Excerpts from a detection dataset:
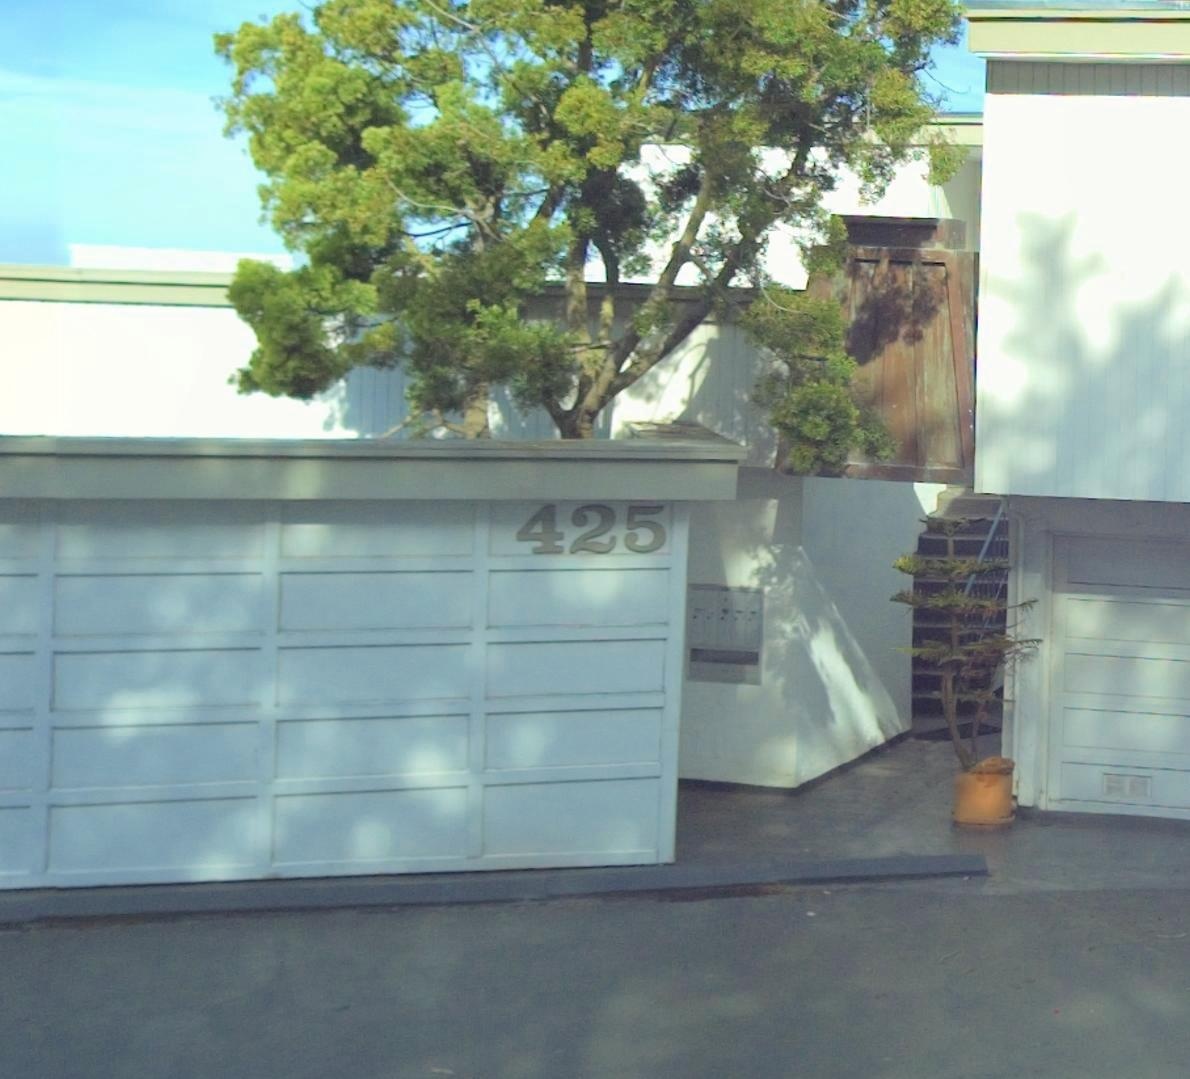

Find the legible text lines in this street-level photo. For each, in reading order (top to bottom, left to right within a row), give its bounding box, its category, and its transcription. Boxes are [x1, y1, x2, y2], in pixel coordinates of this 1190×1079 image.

[514, 501, 670, 555] StreetNumber: 425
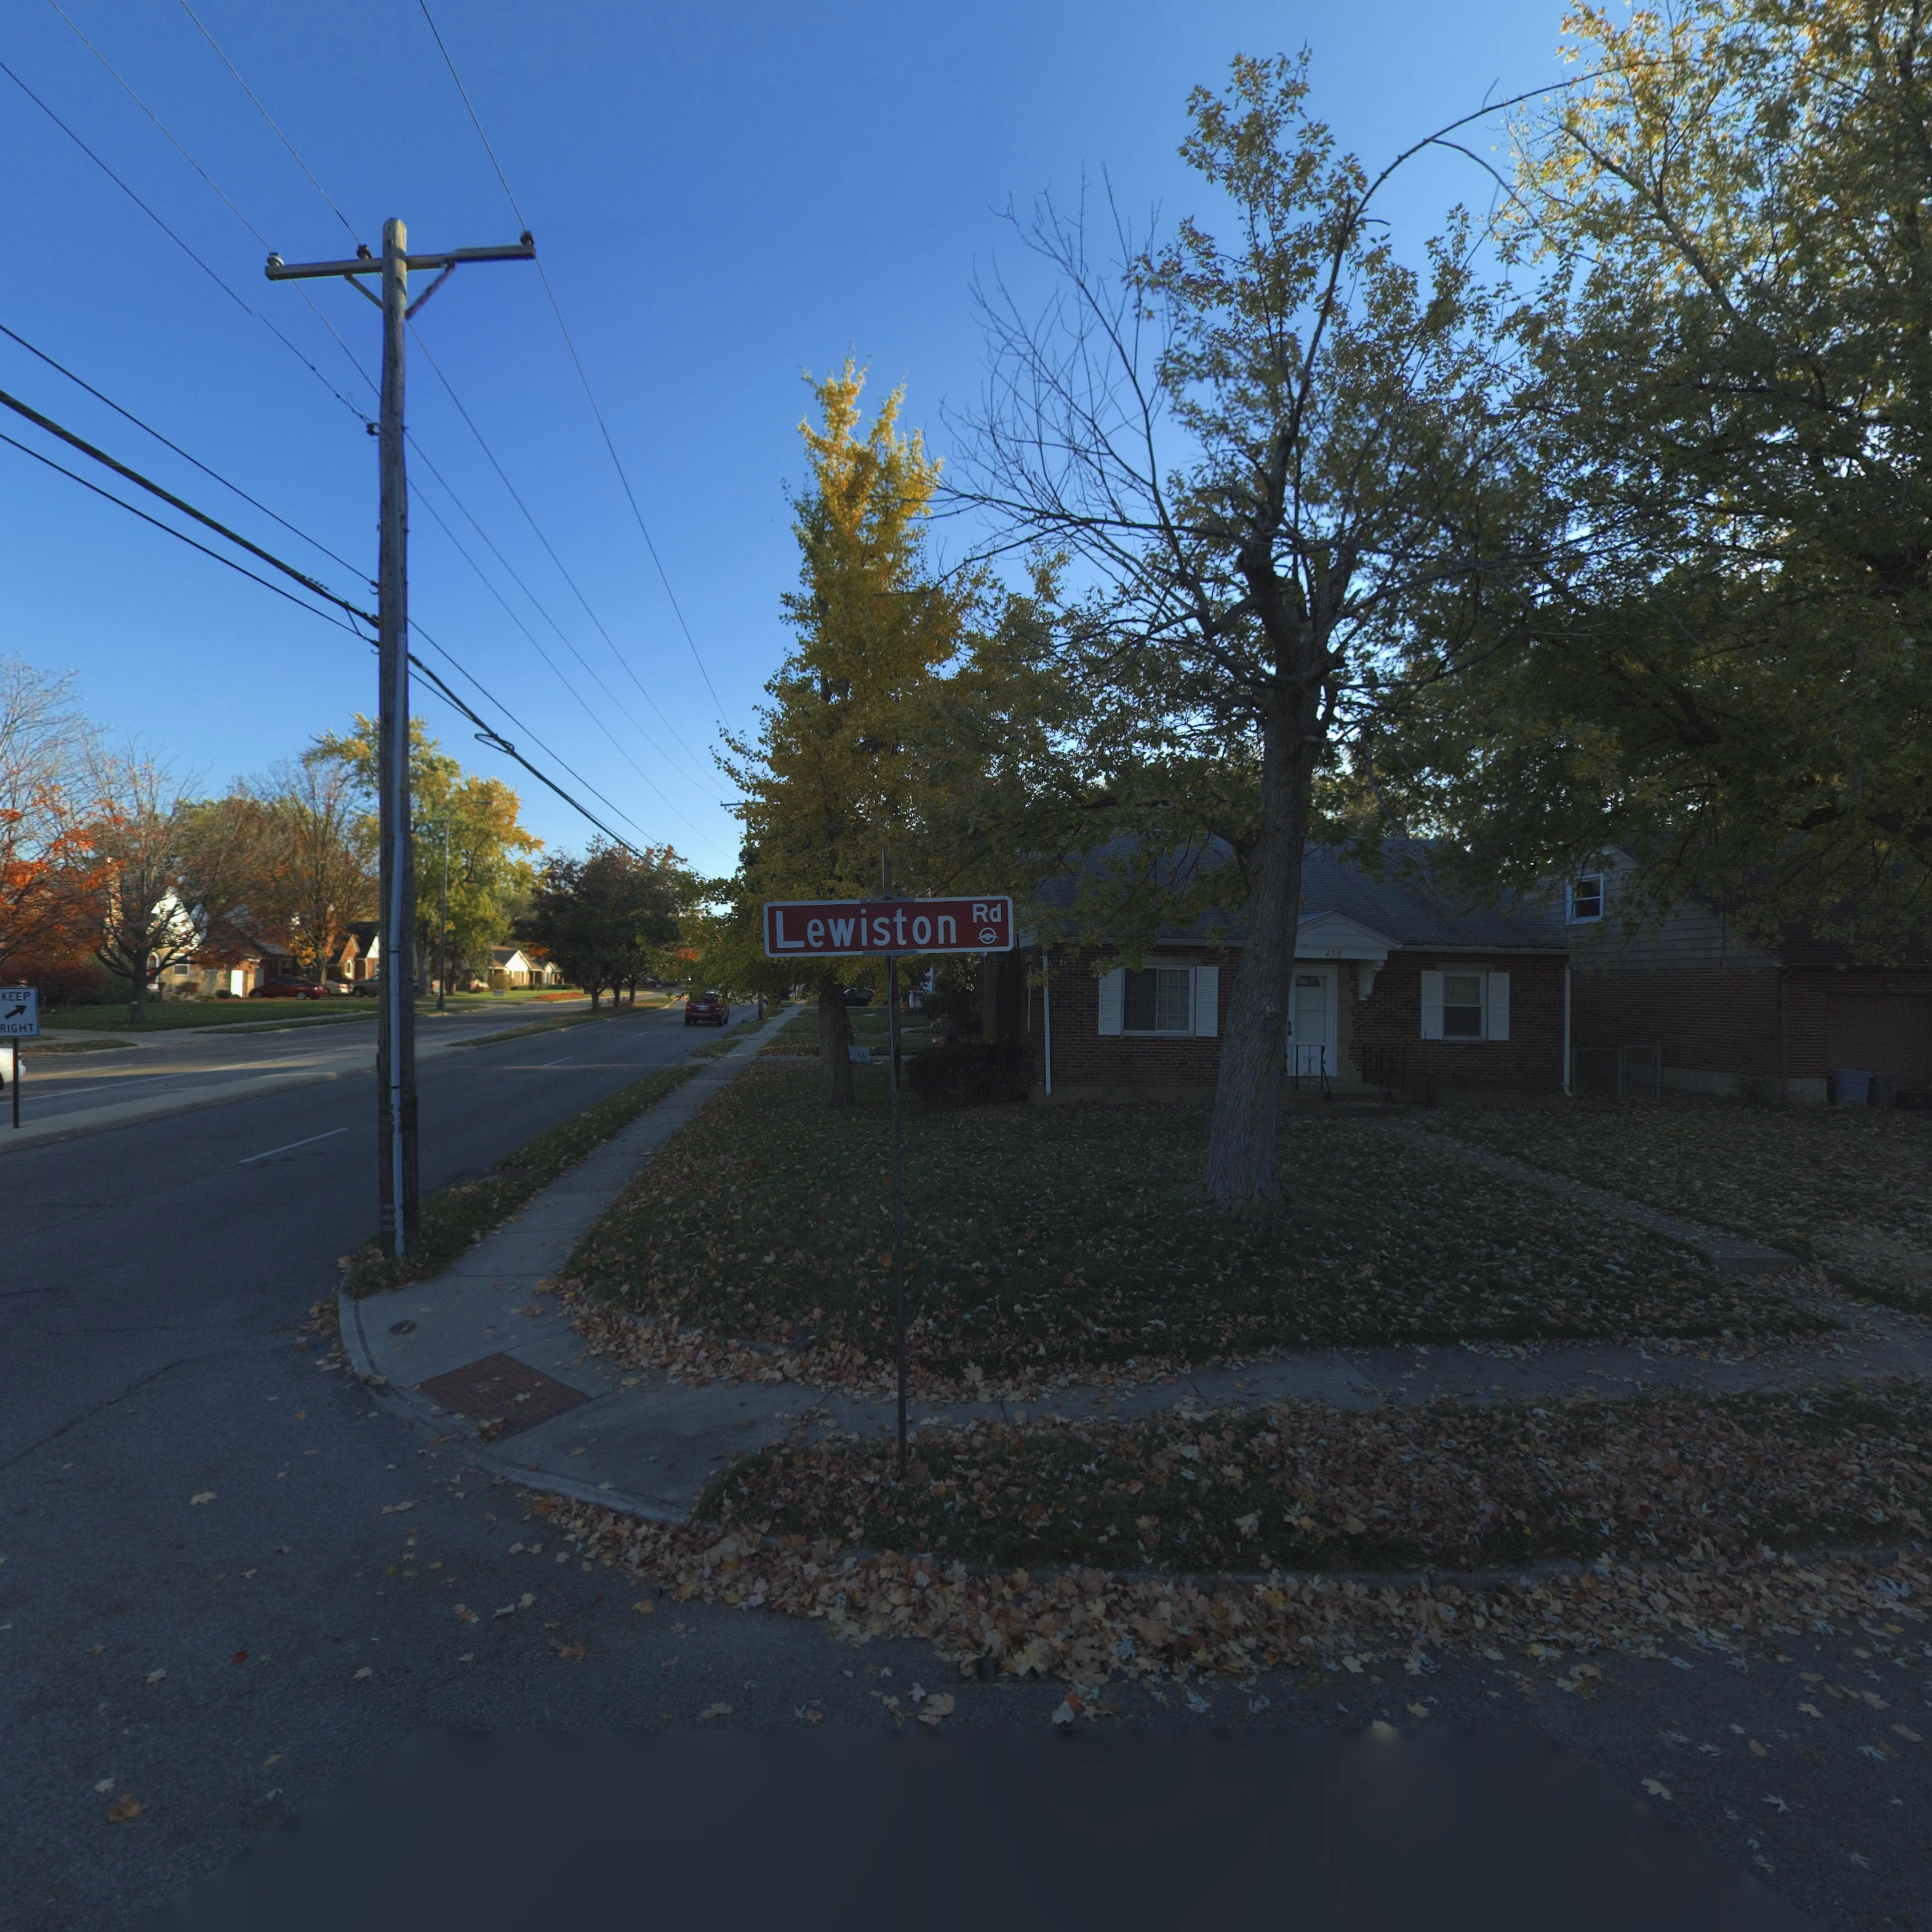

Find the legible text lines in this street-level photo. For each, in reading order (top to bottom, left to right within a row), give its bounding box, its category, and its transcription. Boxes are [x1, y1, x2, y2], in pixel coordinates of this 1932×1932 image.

[774, 901, 1003, 950] StreetName: Lewiston Rd
[1323, 949, 1343, 960] StreetNumber: 438
[1, 991, 31, 1002] None: KEEP
[0, 1023, 35, 1034] None: RIGHT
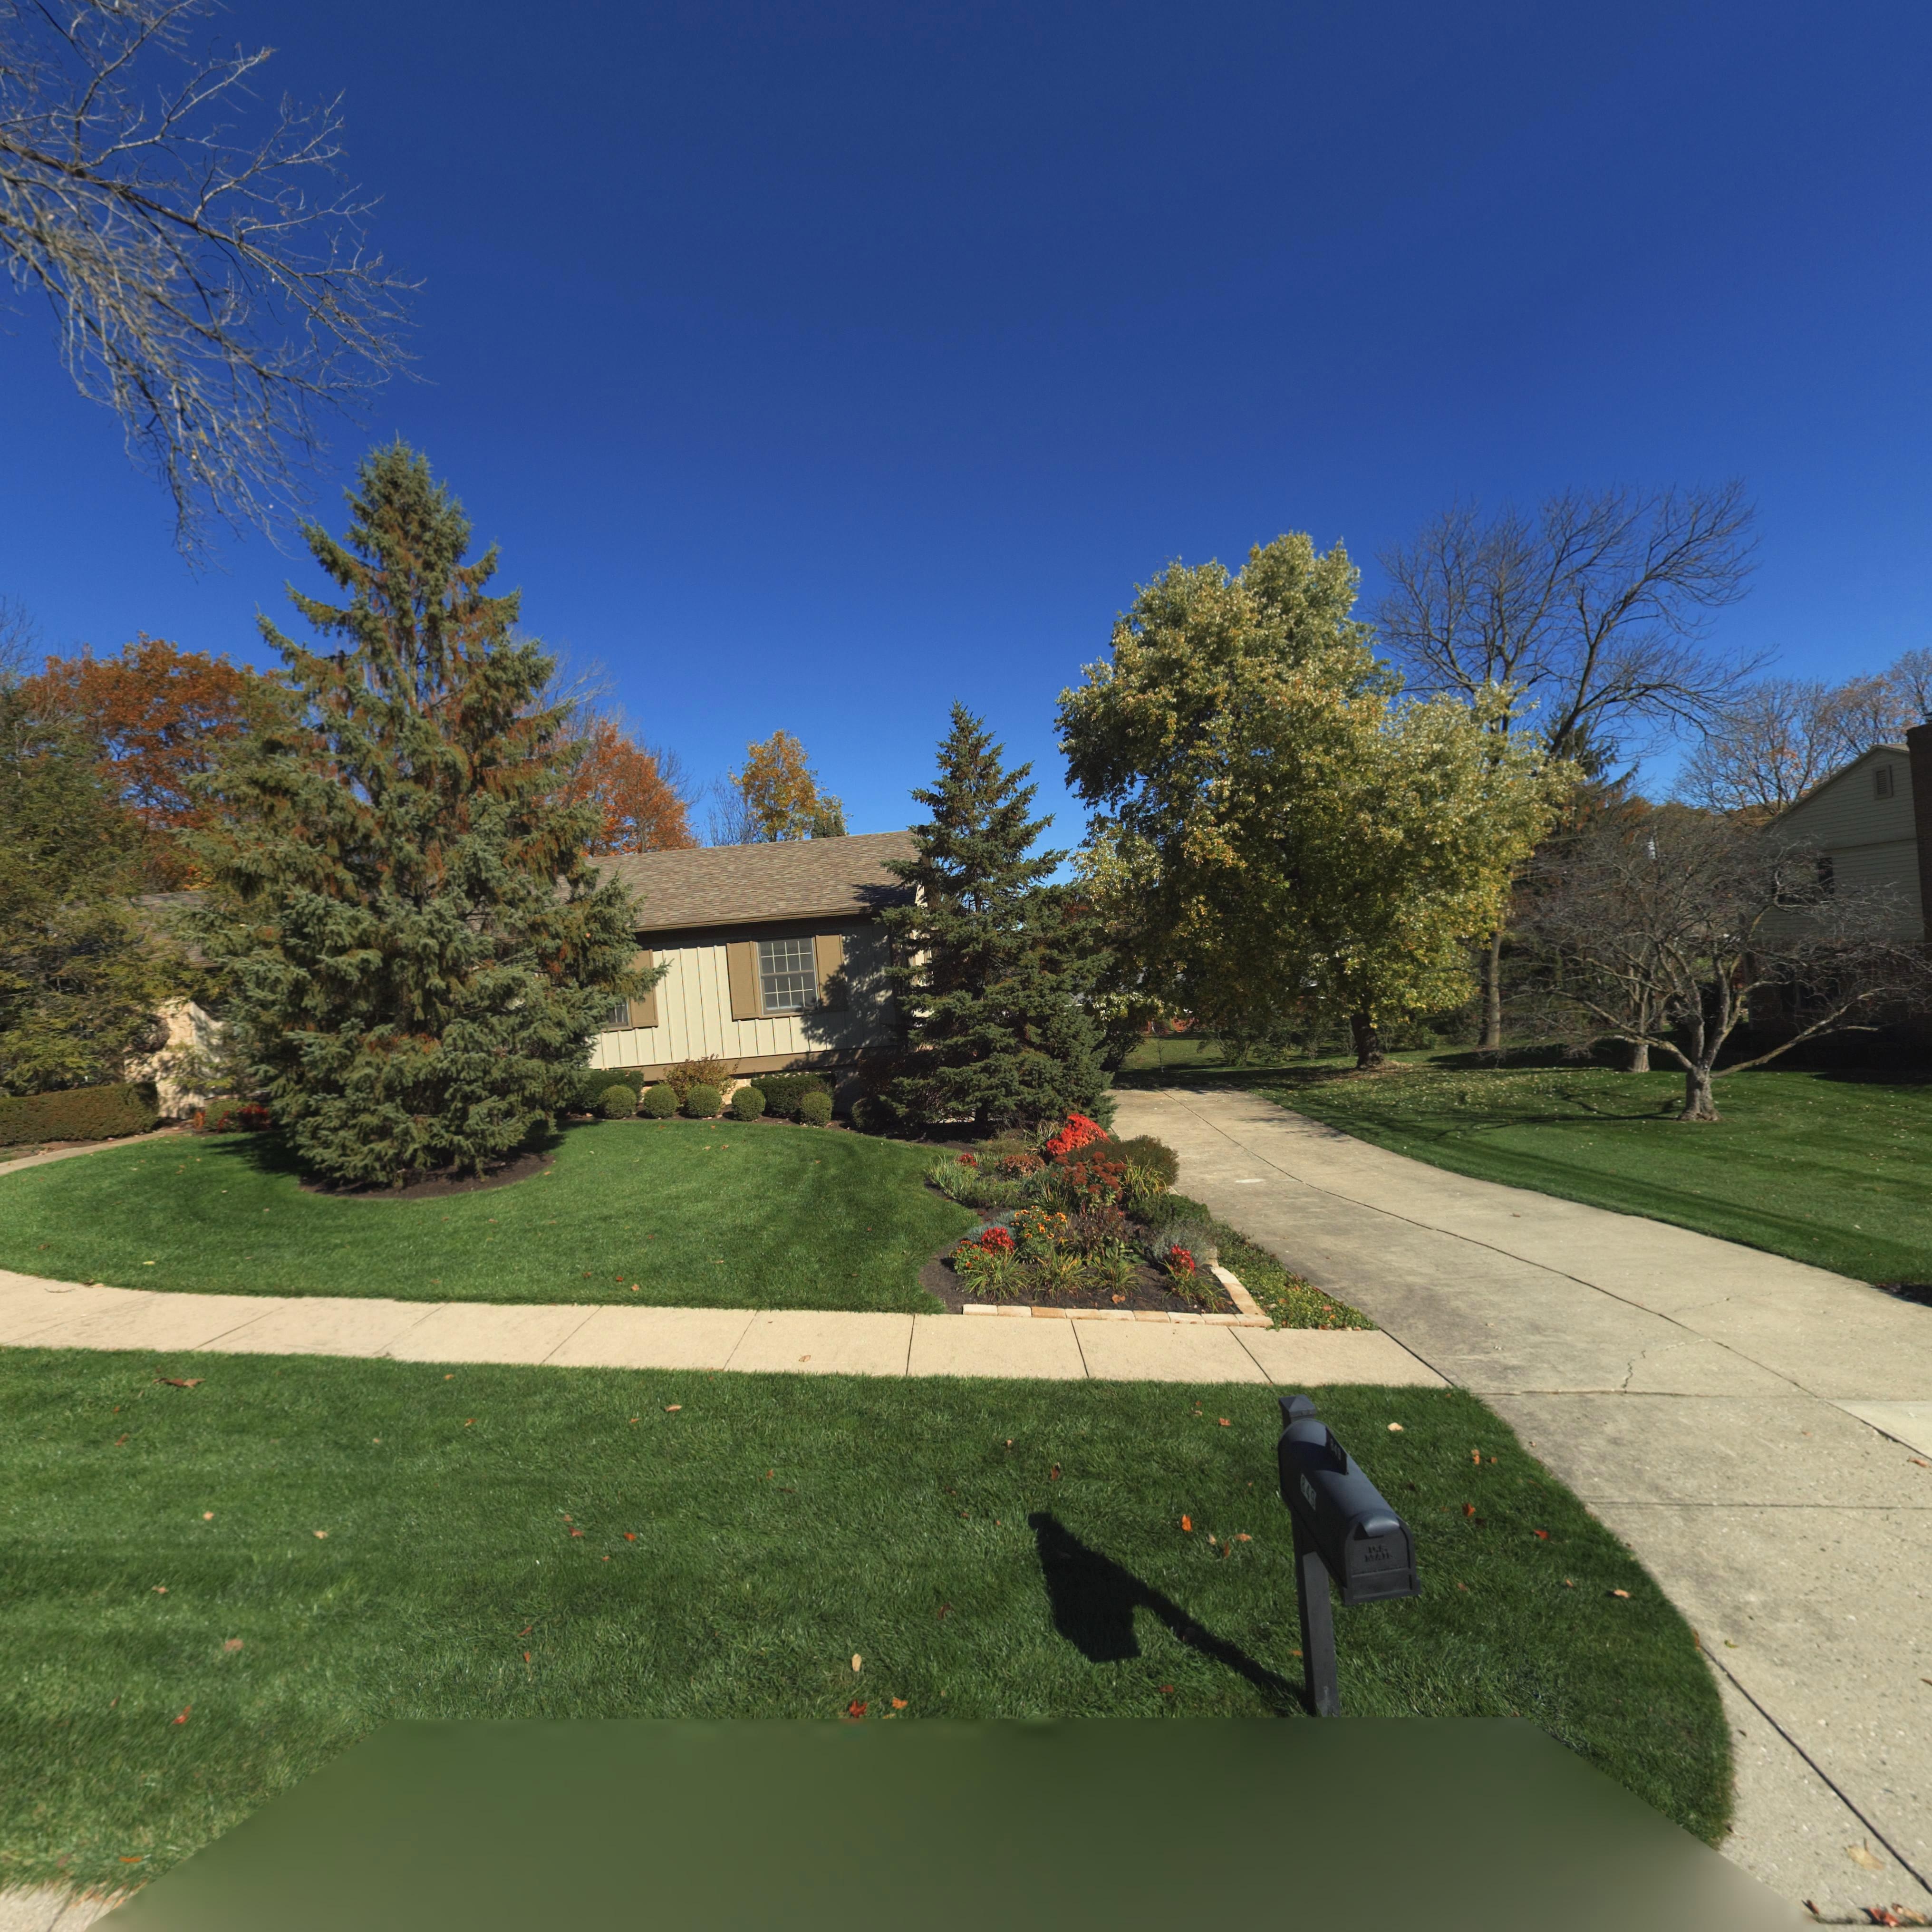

What you should do:
Render the data from its beginning through the line containing "[514, 501, 670, 555] StreetNumber: 425" as a JSON list of strings, one string per line, with blank lines and pictures omitted.

Exercise answer:
[
  "Find the legible text lines in this street-level photo. For each, in reading order (top to bottom, left to right within a row), give its bounding box, its category, and its transcription. Boxes are [x1, y1, x2, y2], in pixel coordinates of this 1190×1079 image.",
  "[514, 501, 670, 555] StreetNumber: 425"
]